■ WHAT IS BEING ASKED
Out of the lines below, please list those that hold the string "timescale".

■ MATERIAL SUPPLIED
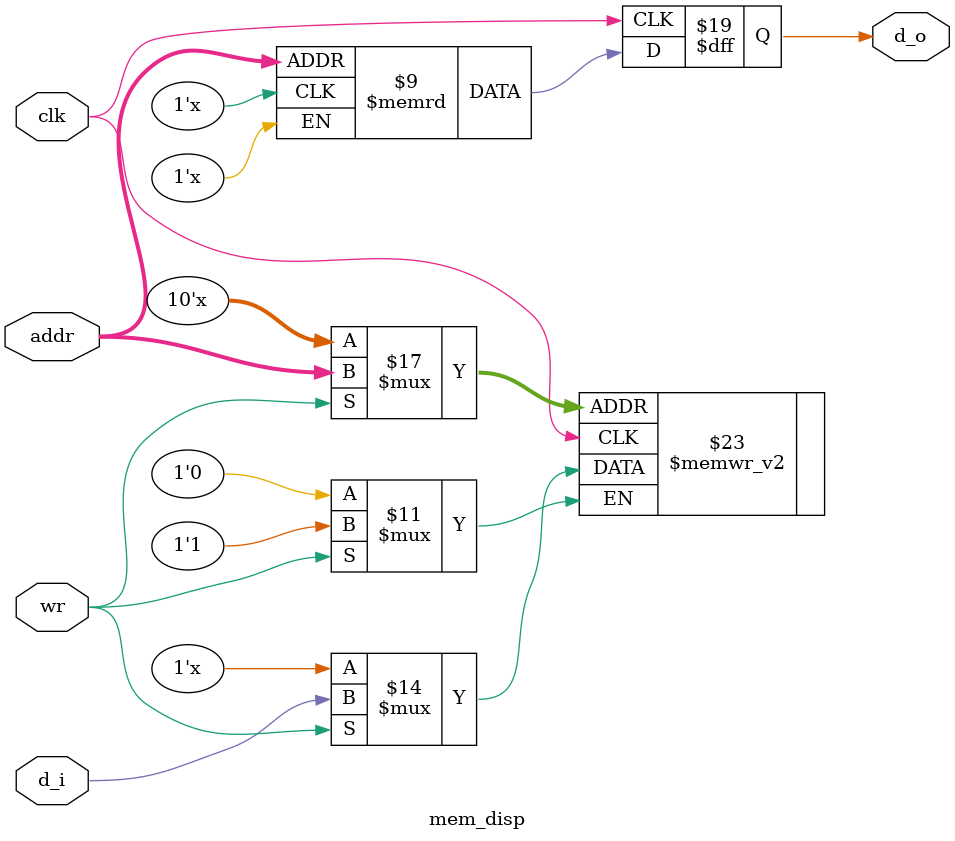
<source format=sv>
module mem_disp	   (
   input          clk,
   input          wr,
   input [9:0]    addr,
   input          d_i,
   output logic     d_o);
   
   logic            mem   [1024];

   always @ (posedge clk) begin
      if(wr)
         mem[addr]   <= d_i;
      d_o  <=  mem[addr];
  end
endmodule

</source>
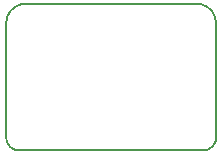
<source format=gko>
G04 DipTrace 2.4.0.2*
%INtopiconf.GKO*%
%MOMM*%
%ADD11C,0.14*%
%FSLAX53Y53*%
G04*
G71*
G90*
G75*
G01*
%LNBoardOutline*%
%LPD*%
X10011Y20806D2*
D11*
G02X11281Y22394I1656J-23D01*
G01*
X26521D1*
G02X27791Y20806I-386J-1610D01*
G01*
Y11281D1*
G02X26521Y10011I-1111J-159D01*
G01*
X11281D1*
G02X10011Y11281I-159J1111D01*
G01*
Y20806D1*
M02*

</source>
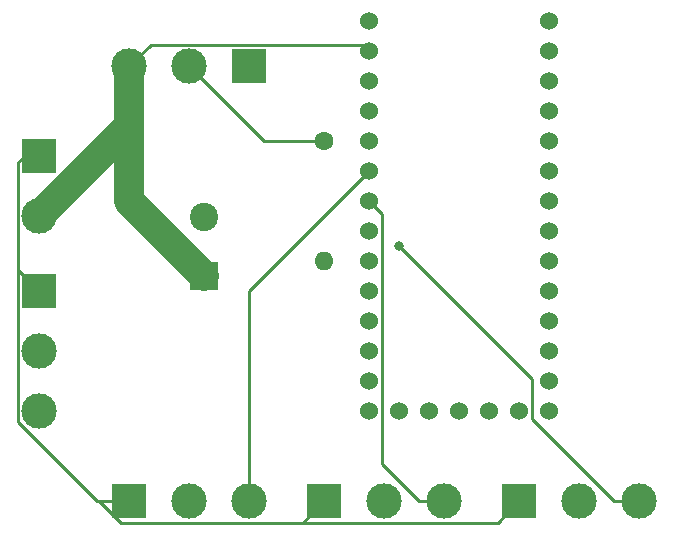
<source format=gbr>
G04 #@! TF.GenerationSoftware,KiCad,Pcbnew,(5.1.9)-1*
G04 #@! TF.CreationDate,2021-02-19T15:38:56-08:00*
G04 #@! TF.ProjectId,desklamp,6465736b-6c61-46d7-902e-6b696361645f,rev?*
G04 #@! TF.SameCoordinates,Original*
G04 #@! TF.FileFunction,Copper,L1,Top*
G04 #@! TF.FilePolarity,Positive*
%FSLAX46Y46*%
G04 Gerber Fmt 4.6, Leading zero omitted, Abs format (unit mm)*
G04 Created by KiCad (PCBNEW (5.1.9)-1) date 2021-02-19 15:38:56*
%MOMM*%
%LPD*%
G01*
G04 APERTURE LIST*
G04 #@! TA.AperFunction,ComponentPad*
%ADD10R,3.000000X3.000000*%
G04 #@! TD*
G04 #@! TA.AperFunction,ComponentPad*
%ADD11C,3.000000*%
G04 #@! TD*
G04 #@! TA.AperFunction,ComponentPad*
%ADD12R,2.400000X2.400000*%
G04 #@! TD*
G04 #@! TA.AperFunction,ComponentPad*
%ADD13C,2.400000*%
G04 #@! TD*
G04 #@! TA.AperFunction,ComponentPad*
%ADD14C,1.600000*%
G04 #@! TD*
G04 #@! TA.AperFunction,ComponentPad*
%ADD15O,1.600000X1.600000*%
G04 #@! TD*
G04 #@! TA.AperFunction,ComponentPad*
%ADD16C,1.524000*%
G04 #@! TD*
G04 #@! TA.AperFunction,ViaPad*
%ADD17C,0.800000*%
G04 #@! TD*
G04 #@! TA.AperFunction,Conductor*
%ADD18C,2.500000*%
G04 #@! TD*
G04 #@! TA.AperFunction,Conductor*
%ADD19C,0.250000*%
G04 #@! TD*
G04 APERTURE END LIST*
D10*
X154940000Y-81280000D03*
D11*
X154940000Y-86360000D03*
D12*
X168910000Y-91440000D03*
D13*
X168910000Y-86440000D03*
D10*
X172720000Y-73660000D03*
D11*
X167640000Y-73660000D03*
X162560000Y-73660000D03*
D10*
X179070000Y-110490000D03*
D11*
X184150000Y-110490000D03*
X189230000Y-110490000D03*
D14*
X179070000Y-80010000D03*
D15*
X179070000Y-90170000D03*
D10*
X154940000Y-92710000D03*
D11*
X154940000Y-97790000D03*
X154940000Y-102870000D03*
X205740000Y-110490000D03*
X200660000Y-110490000D03*
D10*
X195580000Y-110490000D03*
D11*
X172720000Y-110490000D03*
X167640000Y-110490000D03*
D10*
X162560000Y-110490000D03*
D16*
X182880000Y-69850000D03*
X182880000Y-72390000D03*
X182880000Y-74930000D03*
X182880000Y-77470000D03*
X182880000Y-80010000D03*
X182880000Y-82550000D03*
X182880000Y-85090000D03*
X182880000Y-87630000D03*
X182880000Y-90170000D03*
X182880000Y-92710000D03*
X182880000Y-95250000D03*
X182880000Y-97790000D03*
X182880000Y-100330000D03*
X182880000Y-102870000D03*
X185420000Y-102870000D03*
X187960000Y-102870000D03*
X190500000Y-102870000D03*
X193040000Y-102870000D03*
X195580000Y-102870000D03*
X198120000Y-102870000D03*
X198120000Y-100330000D03*
X198120000Y-97790000D03*
X198120000Y-95250000D03*
X198120000Y-92710000D03*
X198120000Y-90170000D03*
X198120000Y-87630000D03*
X198120000Y-85090000D03*
X198120000Y-82550000D03*
X198120000Y-80010000D03*
X198120000Y-77470000D03*
X198120000Y-74930000D03*
X198120000Y-72390000D03*
X198120000Y-69850000D03*
D17*
X185420000Y-88900000D03*
D18*
X162560000Y-78740000D02*
X162560000Y-73660000D01*
X154940000Y-86360000D02*
X162560000Y-78740000D01*
X162560000Y-85090000D02*
X168910000Y-91440000D01*
X162560000Y-78740000D02*
X162560000Y-85090000D01*
D19*
X182324999Y-71834999D02*
X182880000Y-72390000D01*
X164385001Y-71834999D02*
X182324999Y-71834999D01*
X162560000Y-73660000D02*
X164385001Y-71834999D01*
X173990000Y-80010000D02*
X179070000Y-80010000D01*
X167640000Y-73660000D02*
X173990000Y-80010000D01*
X154940000Y-81280000D02*
X153670000Y-81280000D01*
X153114999Y-90884999D02*
X154940000Y-92710000D01*
X153114999Y-81835001D02*
X153114999Y-90884999D01*
X153670000Y-81280000D02*
X153114999Y-81835001D01*
X153114999Y-103746001D02*
X159858998Y-110490000D01*
X153114999Y-90884999D02*
X153114999Y-103746001D01*
X177244999Y-112315001D02*
X179070000Y-110490000D01*
X160020000Y-110490000D02*
X161845001Y-112315001D01*
X159858998Y-110490000D02*
X160020000Y-110490000D01*
X161845001Y-112315001D02*
X177244999Y-112315001D01*
X160020000Y-110490000D02*
X162560000Y-110490000D01*
X193754999Y-112315001D02*
X195580000Y-110490000D01*
X177244999Y-112315001D02*
X193754999Y-112315001D01*
X172720000Y-92710000D02*
X182880000Y-82550000D01*
X172720000Y-110490000D02*
X172720000Y-92710000D01*
X183967001Y-107348321D02*
X183967001Y-86177001D01*
X187108680Y-110490000D02*
X183967001Y-107348321D01*
X183967001Y-86177001D02*
X182880000Y-85090000D01*
X189230000Y-110490000D02*
X187108680Y-110490000D01*
X196667001Y-103538321D02*
X196667001Y-100147001D01*
X203618680Y-110490000D02*
X196667001Y-103538321D01*
X205740000Y-110490000D02*
X203618680Y-110490000D01*
X196667001Y-100147001D02*
X185420000Y-88900000D01*
X185420000Y-88900000D02*
X185420000Y-88900000D01*
M02*

</source>
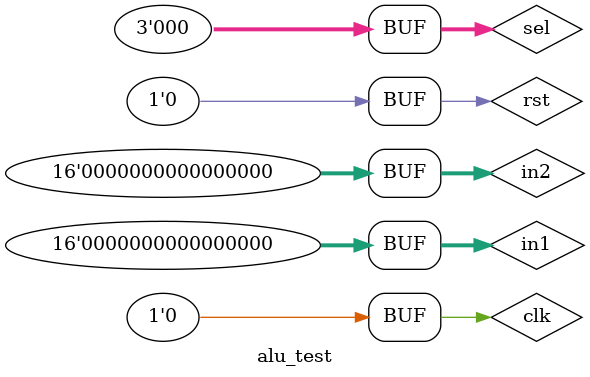
<source format=v>
`timescale 1ns / 1ps


module alu_test;

	// Inputs
	reg [15:0] in1;
	reg [15:0] in2;
	reg clk;
	reg rst;
	reg [2:0] sel;

	// Outputs
	wire [15:0] out;
	wire zf;

	// Instantiate the Unit Under Test (UUT)
	alu16b uut (
		.out(out), 
		.in1(in1), 
		.in2(in2), 
		.clk(clk), 
		.rst(rst), 
		.sel(sel), 
		.zf(zf)
	);

	initial begin
		// Initialize Inputs
		in1 = 0;
		in2 = 0;
		clk = 0;
		rst = 0;
		sel = 0;

		// Wait 100 ns for global reset to finish
		#100;
        
		// Add stimulus here

	end
      
endmodule


</source>
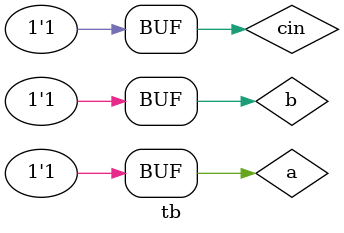
<source format=v>
`timescale 1ns/1ps
`include "fulladder.v"

module tb();
    reg a;
    reg b;
    reg cin;
    wire s;
    wire cout;


    fulladder1b uut(.a(a),.b(b),.cin(cin),.s(s),.cout(cout));

    initial begin
        $dumpfile("dump.vcd");
        $dumpvars(0,tb);

             a=1'b0; b=1'b0; cin=1'b0;
        #10; a=1'b0; b=1'b0; cin=1'b1;
        #10; a=1'b0; b=1'b1; cin=1'b0;
        #10; a=1'b0; b=1'b1; cin=1'b1;

        #10; a=1'b1; b=1'b0; cin=1'b0;
        #10; a=1'b1; b=1'b0; cin=1'b1;
        #10; a=1'b1; b=1'b1; cin=1'b0;
        #10; a=1'b1; b=1'b1; cin=1'b1;
    end

    initial begin
      $monitor("a=%b | b=%b | cin=%b | s=%b | cout=%b", a, b, cin, s, cout);
    end

endmodule
</source>
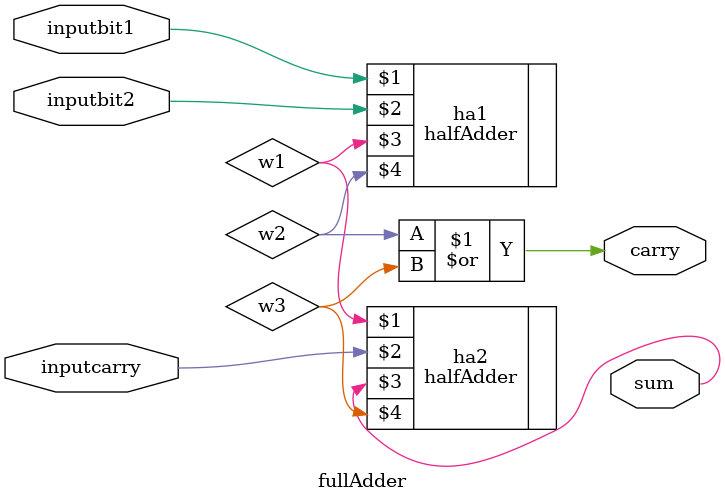
<source format=v>
`include "halfAdder.v"
module fullAdder(
inputbit1,
inputbit2,
inputcarry,
sum,
carry
);
input inputbit1,inputbit2,inputcarry;
output sum,carry;
wire w1,w2,w3;
halfAdder ha1(inputbit1,inputbit2,w1,w2);
halfAdder ha2(w1,inputcarry,sum,w3);
or g1(carry,w2,w3);
endmodule

</source>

■ FINISHED EXERCISE
`timescale 1ns / 1ps
`timescale 1ns/1ps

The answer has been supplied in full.